───── WORKING DATA ─────

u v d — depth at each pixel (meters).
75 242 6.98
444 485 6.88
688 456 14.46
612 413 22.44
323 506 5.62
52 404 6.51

─────
───── WORKING DATA ─────

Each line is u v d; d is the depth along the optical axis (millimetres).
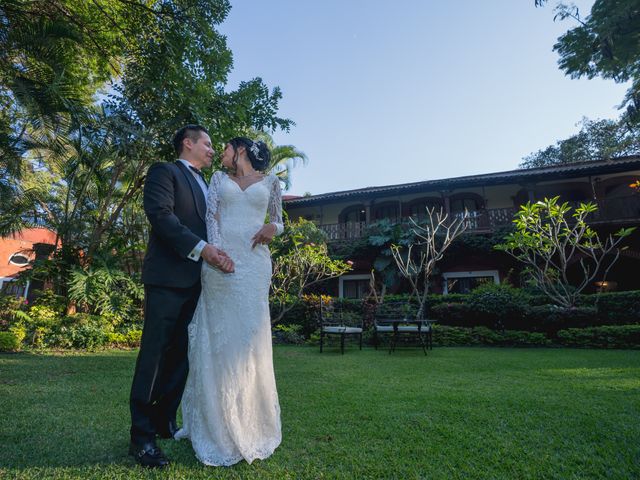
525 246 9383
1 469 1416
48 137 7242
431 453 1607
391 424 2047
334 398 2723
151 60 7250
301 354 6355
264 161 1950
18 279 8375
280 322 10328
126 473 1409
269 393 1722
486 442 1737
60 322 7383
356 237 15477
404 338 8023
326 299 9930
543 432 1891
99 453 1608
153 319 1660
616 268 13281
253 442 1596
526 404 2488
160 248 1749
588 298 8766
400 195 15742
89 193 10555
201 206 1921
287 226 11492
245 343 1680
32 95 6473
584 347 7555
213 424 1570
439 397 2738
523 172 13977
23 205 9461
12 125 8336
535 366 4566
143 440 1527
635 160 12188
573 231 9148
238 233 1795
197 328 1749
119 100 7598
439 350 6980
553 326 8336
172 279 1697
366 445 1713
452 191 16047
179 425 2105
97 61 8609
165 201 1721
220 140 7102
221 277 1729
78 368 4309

─────

Of all the lines in the records, how many have the word "depth"? Write only the number.

2